* REQUIRED WORK *
Your answer should consist of every line from the records that holds the string "السموم".

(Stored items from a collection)
►

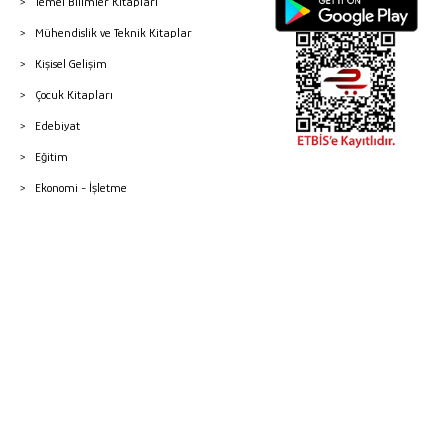
Temel Bilimler Kitapları
Mühendislik ve Teknik Kitaplar
Kişisel Gelişim
Çocuk Kitapları
Edebiyat
Eğitim
Ekonomi - İşletme
© 2026 Gazi Kitabevi - Tüm Hakları Saklıdır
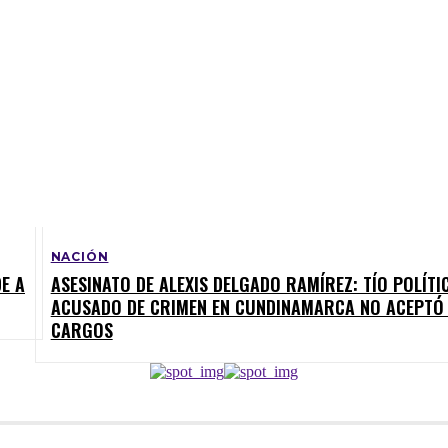
NACIÓN
E A
ASESINATO DE ALEXIS DELGADO RAMÍREZ: TÍO POLÍTI
ACUSADO DE CRIMEN EN CUNDINAMARCA NO ACEPTÓ
CARGOS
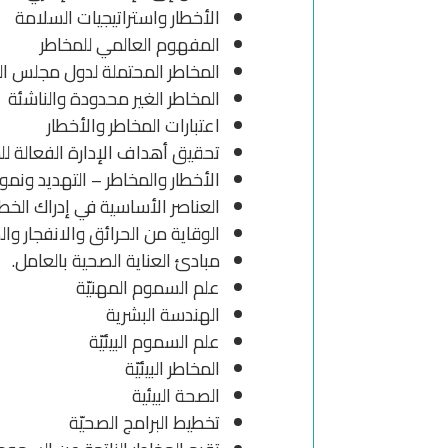
الأخطار واستراتيجيات السلامة
المفهوم العالمي للمخاطر
المخاطر المحتملة لدول مجلس ال
المخاطر الغير محدودة والناشئة
اعتبارات المخاطر والأخطار
تحقيق أهداف الإدارة الفعالة لل
الأخطار والمخاطر – التهديد ونمو
العناصر الأساسية في إدراك الخطر
الوقاية من الحرائق والانفجار وال
مبادئ العناية الصحية بالعامل.
علم السموم المهنيّة
الهندسة البشرية
علم السموم البيئيّة
المخاطر البيئيّة
الصحة البيئية
تخطيط البرامج الصحيّة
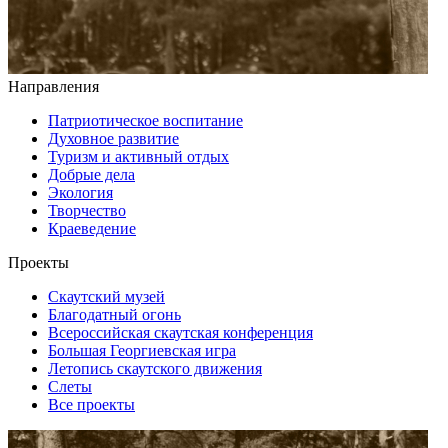
Направления
Патриотическое воспитание
Духовное развитие
Туризм и активный отдых
Добрые дела
Экология
Творчество
Краеведение
Проекты
Скаутский музей
Благодатный огонь
Всероссийская скаутская конференция
Большая Георгиевская игра
Летопись скаутского движения
Слеты
Все проекты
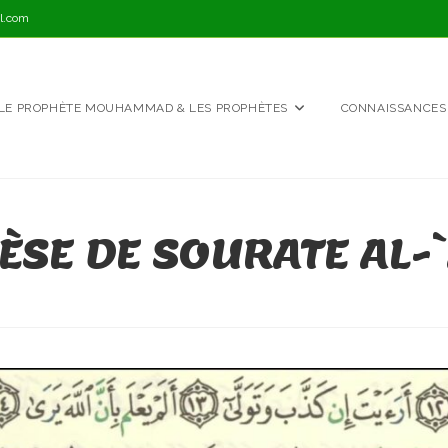
l.com
LE PROPHÈTE MOUHAMMAD & LES PROPHÈTES
CONNAISSANCES
ÈSE DE SOURATE AL-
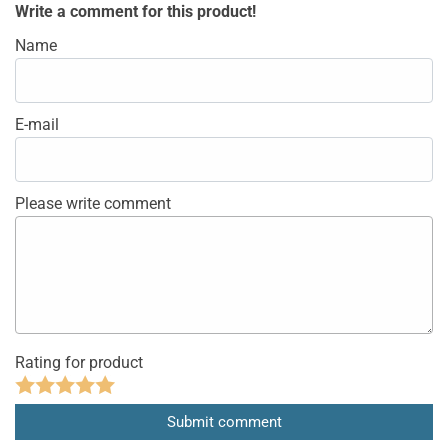
Write a comment for this product!
Name
E-mail
Please write comment
Rating for product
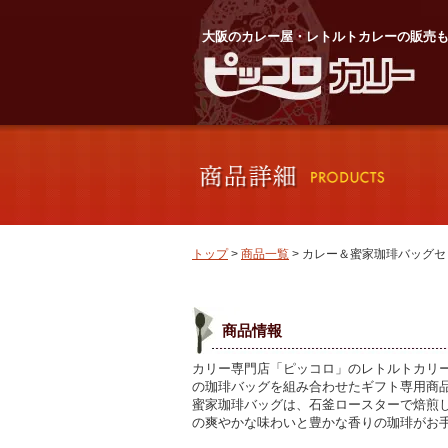
大阪のカレー屋・レトルトカレーの販売
トップ
>
商品一覧
> カレー＆蜜家珈琲バッグセ
商品情報
カリー専門店「ピッコロ」のレトルトカリ
の珈琲バッグを組み合わせたギフト専用商
蜜家珈琲バッグは、石釜ロースターで焙煎し
の爽やかな味わいと豊かな香りの珈琲がお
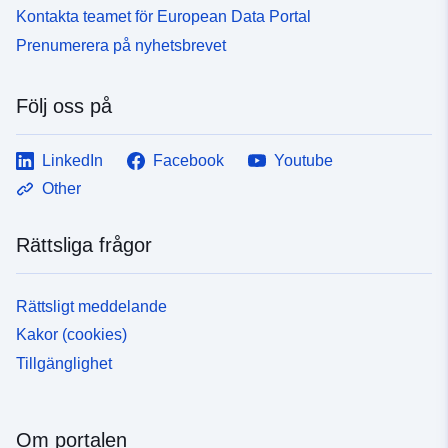
Kontakta teamet för European Data Portal
Prenumerera på nyhetsbrevet
Följ oss på
LinkedIn
Facebook
Youtube
Other
Rättsliga frågor
Rättsligt meddelande
Kakor (cookies)
Tillgänglighet
Om portalen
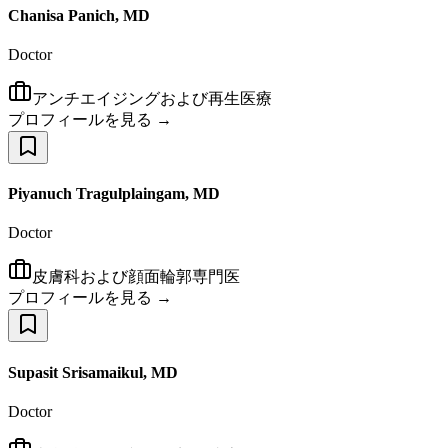
Chanisa Panich, MD
Doctor
アンチエイジングおよび再生医療
プロフィールを見る →
Piyanuch Tragulplaingam, MD
Doctor
皮膚科および顔面輪郭専門医
プロフィールを見る →
Supasit Srisamaikul, MD
Doctor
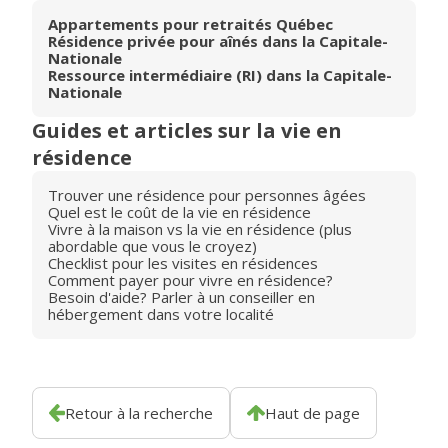
Appartements pour retraités Québec
Résidence privée pour aînés dans la Capitale-
Nationale
Ressource intermédiaire (RI) dans la Capitale-
Nationale
Guides et articles sur la vie en
résidence
Trouver une résidence pour personnes âgées
Quel est le coût de la vie en résidence
Vivre à la maison vs la vie en résidence (plus
abordable que vous le croyez)
Checklist pour les visites en résidences
Comment payer pour vivre en résidence?
Besoin d'aide? Parler à un conseiller en
hébergement dans votre localité
Retour à la recherche
Haut de page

◄

* RESULT BELOW *
علم السموم المهنيّة
علم السموم البيئيّة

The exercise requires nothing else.